**PROVIDED DATA**
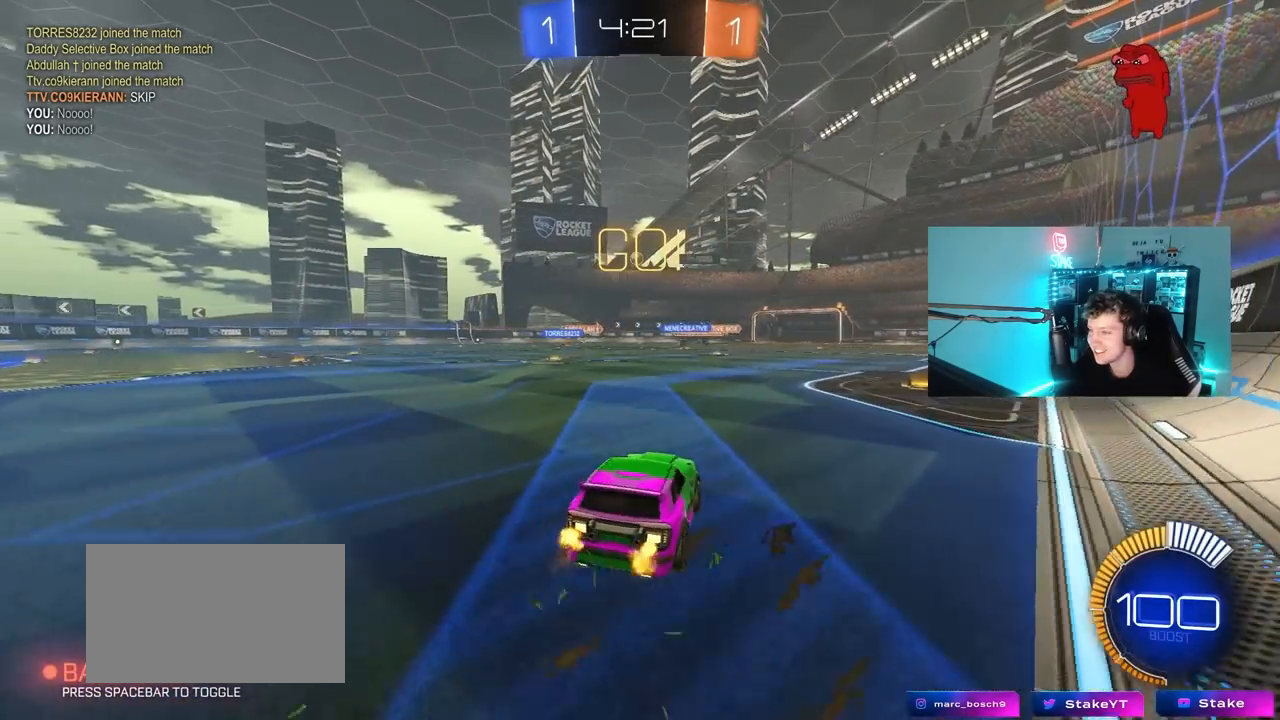
{"keys": ["a", "s", "shift"], "mouse": [], "mouse_move": "still", "events": [[50, "a", "up"], [100, "mouse_left", "down"], [150, "d", "down"], [150, "mouse_right", "down"], [200, "a", "down"], [200, "shift", "down"], [233, "d", "up"], [233, "mouse_right", "up"], [283, "mouse_right", "down"], [383, "mouse_left", "up"], [383, "s", "down"], [383, "w", "up"], [467, "mouse_right", "up"]]}
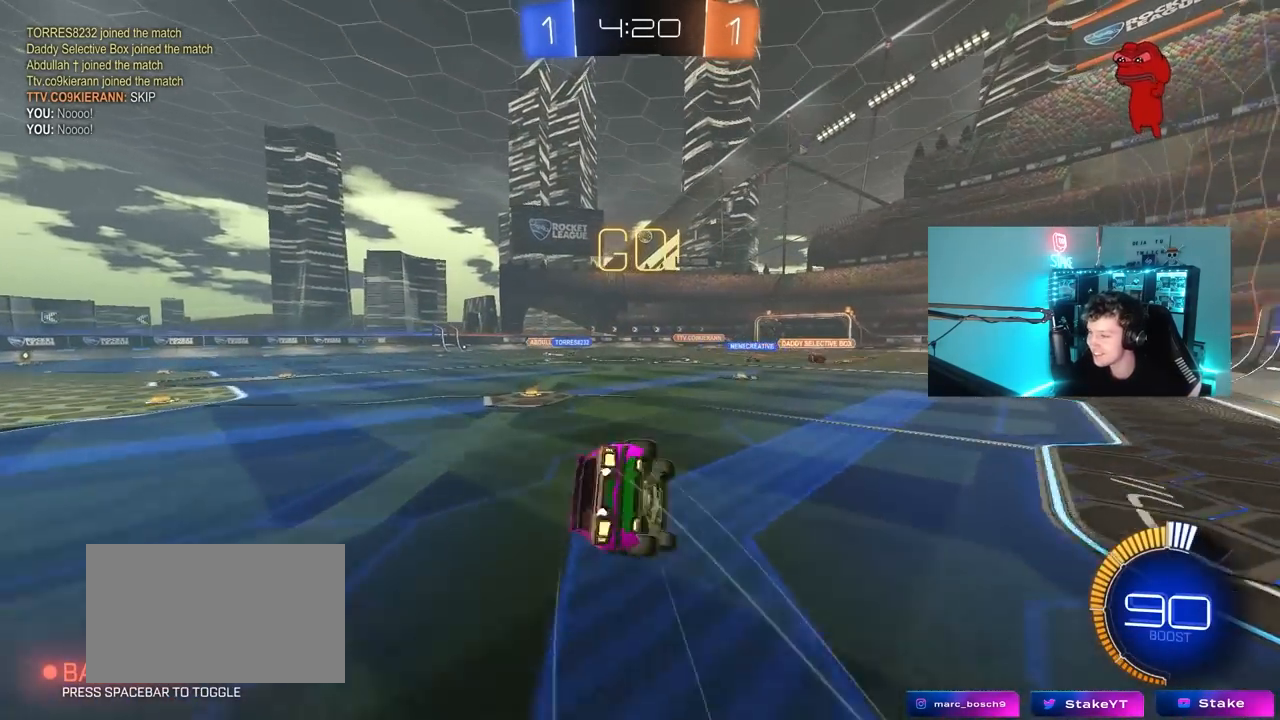
{"keys": ["a", "s", "shift"], "mouse": [], "mouse_move": "still", "events": [[200, "s", "up"], [300, "s", "down"]]}
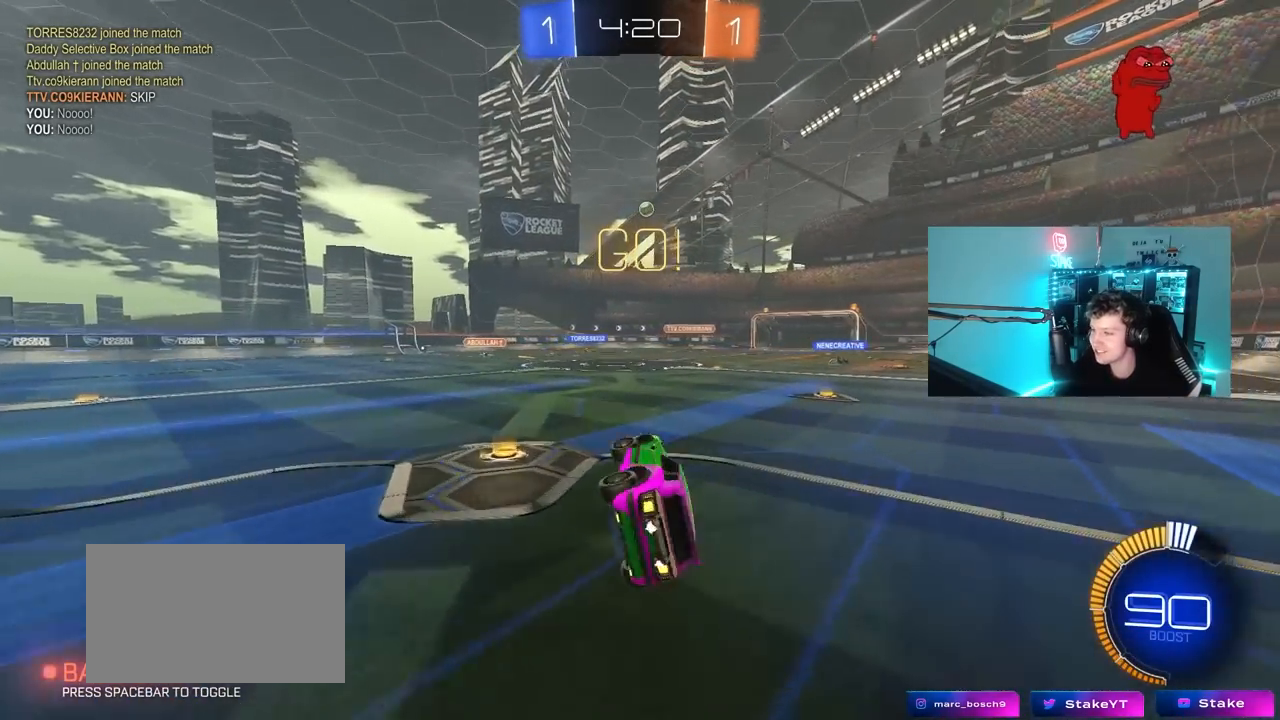
{"keys": ["a", "w"], "mouse": [], "mouse_move": "still", "events": [[33, "s", "up"], [33, "shift", "up"], [183, "w", "down"]]}
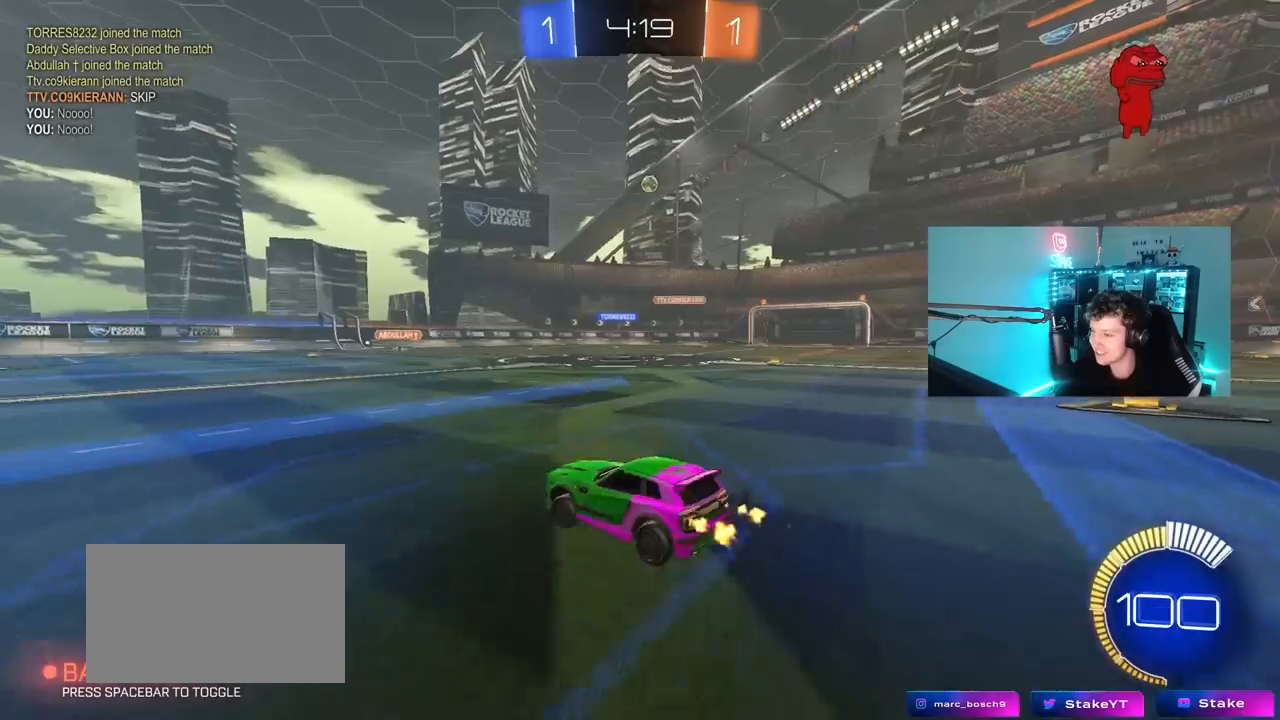
{"keys": [], "mouse": [], "mouse_move": "still", "events": [[283, "a", "up"], [283, "w", "up"]]}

**YOUR OBJECTIVE**
Reproduce each line in the listing above that mentions the string "shift".

**WRITTEN RESPONSE**
{"keys": ["a", "s", "shift"], "mouse": [], "mouse_move": "still", "events": [[50, "a", "up"], [100, "mouse_left", "down"], [150, "d", "down"], [150, "mouse_right", "down"], [200, "a", "down"], [200, "shift", "down"], [233, "d", "up"], [233, "mouse_right", "up"], [283, "mouse_right", "down"], [383, "mouse_left", "up"], [383, "s", "down"], [383, "w", "up"], [467, "mouse_right", "up"]]}
{"keys": ["a", "s", "shift"], "mouse": [], "mouse_move": "still", "events": [[200, "s", "up"], [300, "s", "down"]]}
{"keys": ["a", "w"], "mouse": [], "mouse_move": "still", "events": [[33, "s", "up"], [33, "shift", "up"], [183, "w", "down"]]}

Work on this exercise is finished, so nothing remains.